Following the NCA report that came out saying hackers are winning the cyber arms race, IT security experts from AppRiver and Verizon commented below.

Troy Gill, Manager of Security Research, AppRiver:

Troy Gill“There are two main reasons why companies don’t report data breaches: they’re either ignorant of the breach or fearful it will cost them customers, drastically reducing their profits. Adding the threat of a fine or lawsuit in the case that a data breach is unreported, or at least not reported in a timely manner, certainly makes “doing the right thing” less expensive.

“Companies have proven that they can’t be entrusted to store data properly or implement good security practices on their own, so compliance is needed to ensure that they are at least meeting minimum standards to keep their customers’ information secure.

“Unless we’re talking about the board of a cybersecurity company or compliance agency, remaining secure and compliant is probably one tiny sliver of issues they deal with daily.

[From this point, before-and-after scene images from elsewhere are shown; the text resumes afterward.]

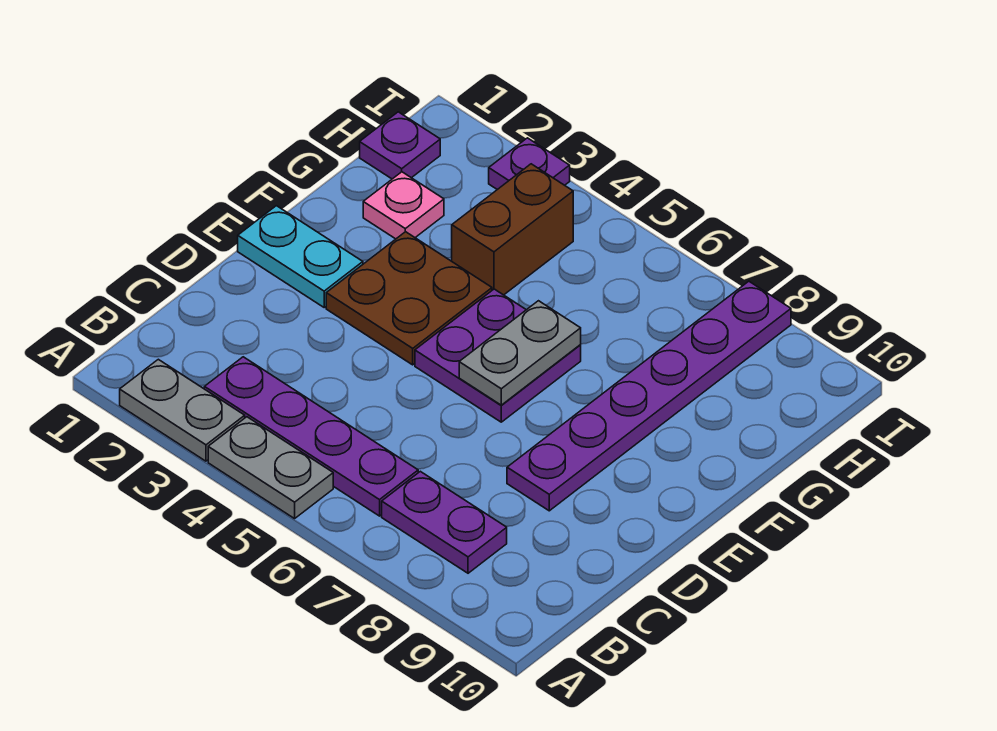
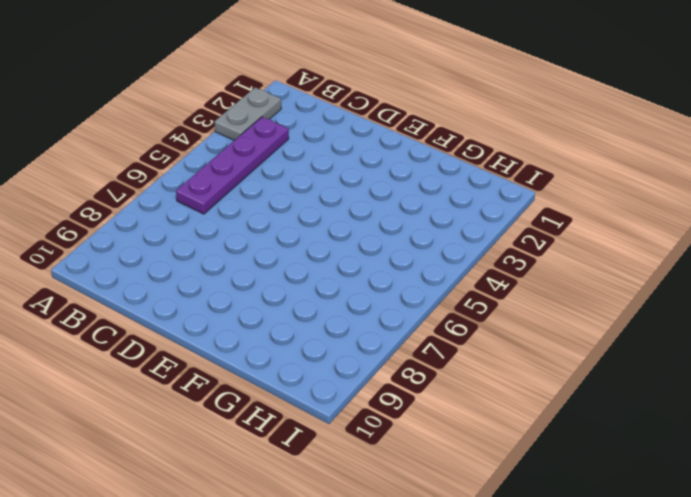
none -> grey plate A4:A5 level 1
none -> purple plate B7:B8 level 1
none -> purple plate D8:I8 level 1

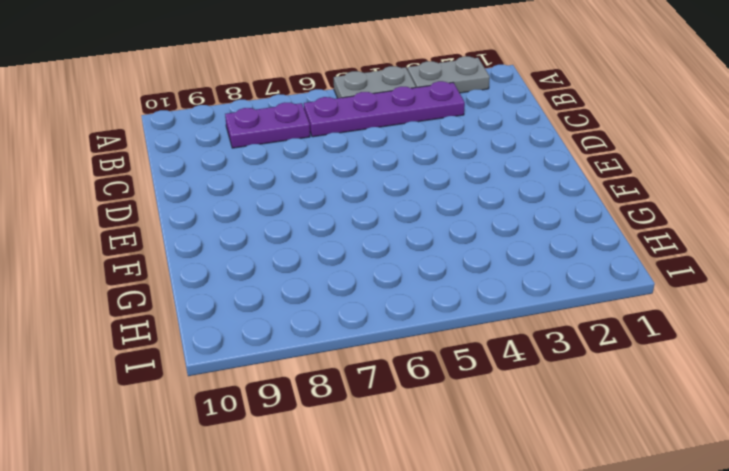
none -> purple plate D8:I8 level 1
none -> cyan plate E1:E2 level 1
none -> brown plate E3:F4 level 1

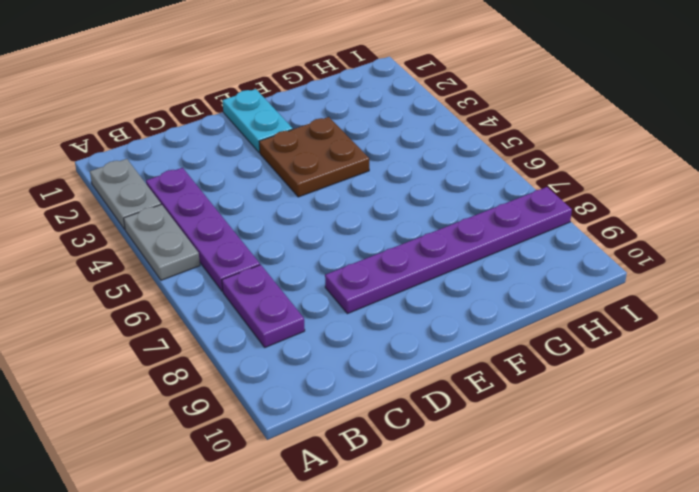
none -> purple plate E5:F6 level 1
none -> pink plate G2 level 1
none -> brown brick G4:H4 level 1

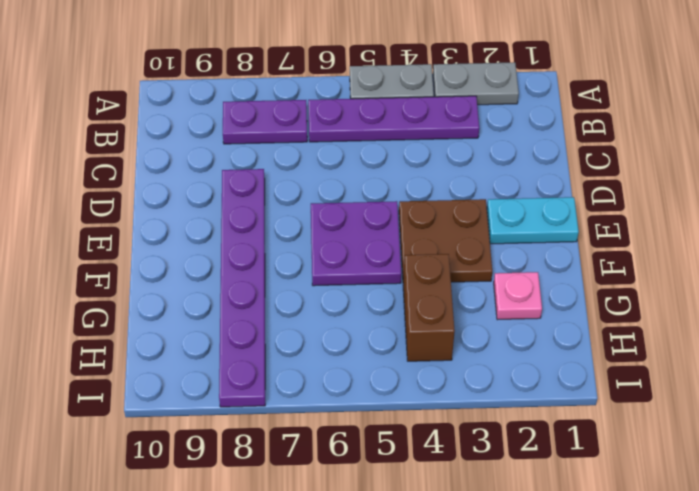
none -> purple plate H1 level 1
none -> purple plate I3 level 1
none -> grey plate E6:F6 level 2

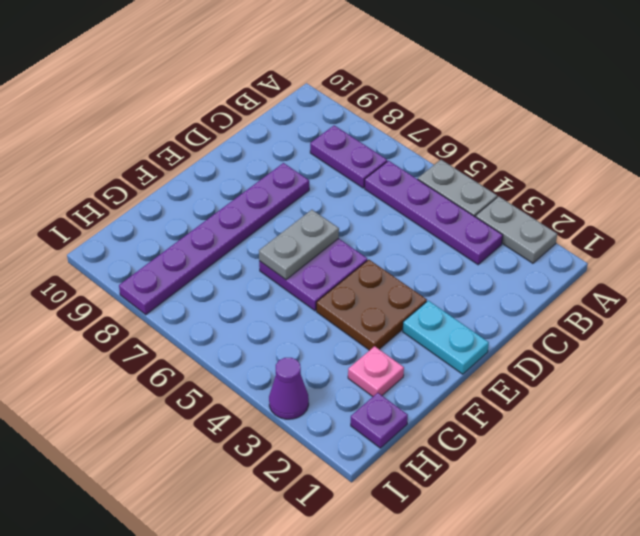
purple cone I3 level 1 -> purple plate I3 level 1
none -> brown brick G4:H4 level 1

If most boards knew what was at stake by remaining noncompliant or negligent with their IT security, they would make it a priority. Unfortunately, most don’t realize this until it’s too late.”

Paul Simpson, Principal Consultant, Verizon RISK:

“Our 2016 Data Breach Investigation Report found that many businesses still lack basic security defences, or have implemented or configured them incorrectly – this is unbelievable when we are aware of the cybercriminal activity around us. For example, we saw 63 percent of confirmed data breaches involving weak, default or stolen passwords.

“Some of the reasons behind this are reliance on old security policies; security being more of an afterthought in a business’ strategy rather than a priority or even just down to lack of good employee education. Often businesses forget that their employees are often an easy route for any opportunistic hacker looking to find their way into an organisation via phishing emails, as they commonly make mistakes that leave their doors wide open.

“Awareness is the first and best line of defence against cyber-criminals — CIOs also need to stay in touch with the latest security threats, and share that knowledge throughout the organisation. My immediate advice to any company is to ensure that the security basics and procedures are already in place to help mitigate the impact of a future cyber-attack. Prevention is often better than cure and the effectiveness of implemented security and incident processes should be tested and measured for effectiveness.  This can be done via a concentrated security approach.”

The Verizon DBIR 2016 revealed key failings in basic security practices include:

  • Passwords: The majority of breaches are a direct result of weak or stolen passwords – nearly two-thirds of all breaches are still traced back to this basic failure.
  • Phishing: Of almost 10,000 phishing incidents picked up in the caseload, nearly 1,000 led to a data breach. Worryingly, the DBIR found that 30% of phishing emails get opened, and 12% of people go on to open the attachments!
  • Known vulnerabilities: Most attacks exploit known vulnerabilities that have never been patched despite patches being available for months, or even years. In fact, the top 10 known vulnerabilities accounted for 85% of successful exploits.